By placing these vendors at the centre of the story rather than as faintly comic support acts, Tavener provides something that goes beyond individual characters. As he puts it: ‘The history of hawkers offers a ground-level, centuries-long view on London’s expansion.’
Dismissed as nefarious characters, hucksters and fishwives became bywords for scurrilous behaviour
These street sellers occupied a unique place in society. Though their work was unregulated and usually poorly remunerated, they nevertheless drove London’s social and economic change. Tavener writes:
Hawkers help us reconstruct London’s story around the basics of metropolitan life: inter-actions on the street, the exchange of essentials and the struggle with material conditions, much of which took place outside formal institutions and fixed sites and beyond the grasp of governors and magistrates.
Comprehensive regulation came later with pitch-assigned covered markets, and ultimately the advent of supermarkets. But for 300 years this ‘informal retail’ was the principal provider of fresh produce to neighbourhoods not served by wholesale markets.
It was that combination of poverty, informality and independence that placed the traders in legal limbo and on the edge of propriety, which in turn led to their vilification, reducing them to little more than public nuisances. For centuries they were captured pejoratively in song, art and literature and dismissed as nefarious characters, hucksters and fishwives becoming bywords for scurrilous behaviour.

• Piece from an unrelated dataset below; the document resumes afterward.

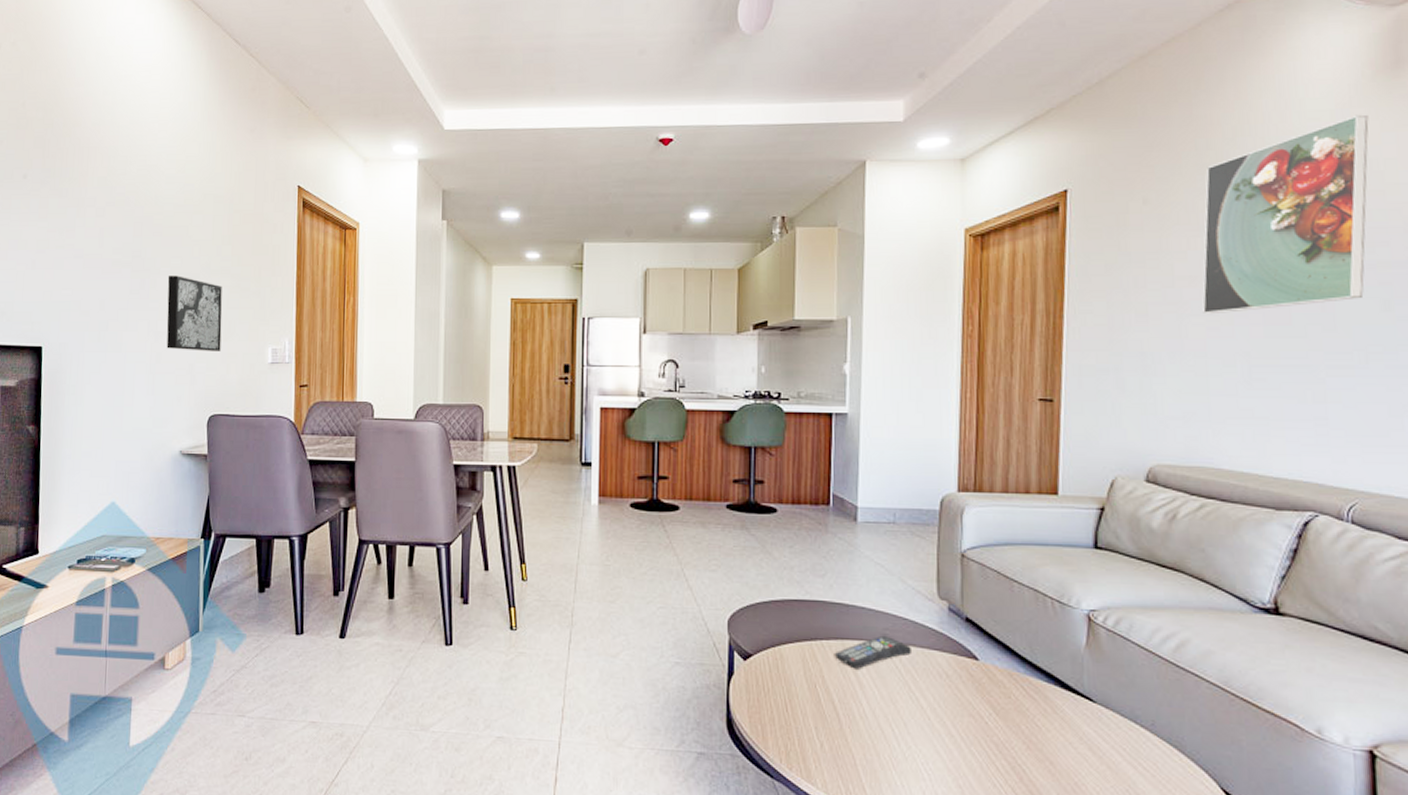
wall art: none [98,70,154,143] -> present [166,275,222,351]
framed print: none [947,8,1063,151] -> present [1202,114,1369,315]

This genre of representation, known collectively as ‘The Cries of London’, has much to offer the historian; but it can also descend into a sort of commedia dell’arte of players, showing only archetypes and caricatures. Take the fishwife, ‘an essentially comic creation, whose behaviour poked and prodded the conventions of early modern society’. Tavener digs deeper, unpicking the character: ‘Running against expectations of gender and sexuality, the fishwife embodied the anxieties of a strongly patriarchal society about women working and moving through the city independently.’

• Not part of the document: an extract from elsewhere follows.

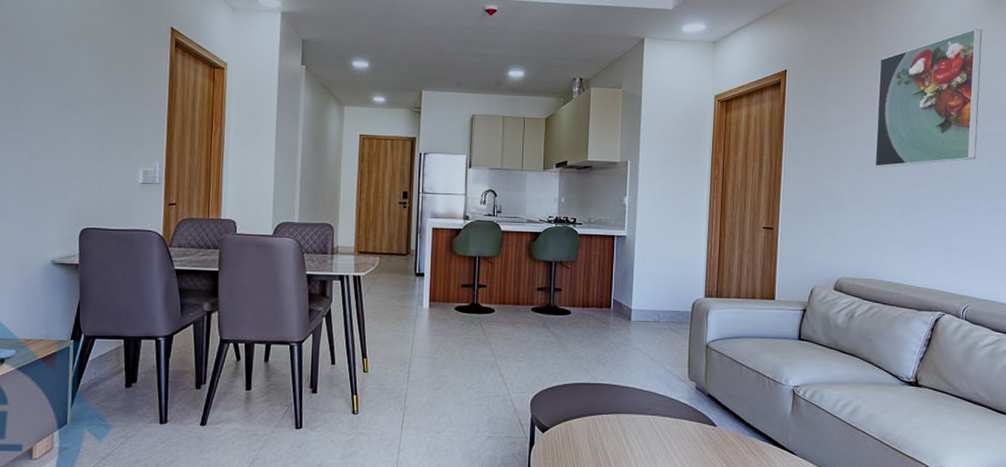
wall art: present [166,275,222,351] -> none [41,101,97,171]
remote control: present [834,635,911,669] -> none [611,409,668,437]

His central argument is that the vendors constituted ‘a distinctive form of urban existence that persisted for several centuries, a street-based experience of working people who scraped, slogged and hustled to get by’. Taverner is an academic, and thebook is an expansion of his doctoral thesis, bursting with knowledge and learning. It is a meticulous chronicling of the ‘heyday’ of street selling, from 1600-1900, something which hasn’t previously been done. So if on occasion it’s repetitive or gets bogged down in detail, it’s understandable, being a significant piece of research.
Gathering information from court records and the minutes of local authorities, Tavener puts names to faces. From such primary material, he has identified 858 individual hawkers and 443 acts of street selling. That’s not to say the book is a slog. The writing is accessible and enjoyable, and the sketches of these streetscapes and their inhabitants, and ‘the tension of living in a great metropolis’, makes for vibrant, engaging reading. It is a world reconstructed with real humanity and warmth: ‘We have to listen to street sellers’ cries and rows as they make a sale, sneak a glance at the food inside their baskets, and follow them back to their neighbourhoods and homes.’
The result is a rounded picture of a previously misunderstood world. Taverner affords these characters dignity – ‘hawking was not rock bottom. It was a way to stay above water’ – and draws links between their precarious work and today’s gig economy, devoid of rights and stability. Street Food provides an insight into a different London – an older one, of course, but also a more complicated one, that illustrates the diversity of those living and working there. For anyone interested in the economics of food or the capital’s history, this is a fascinating book.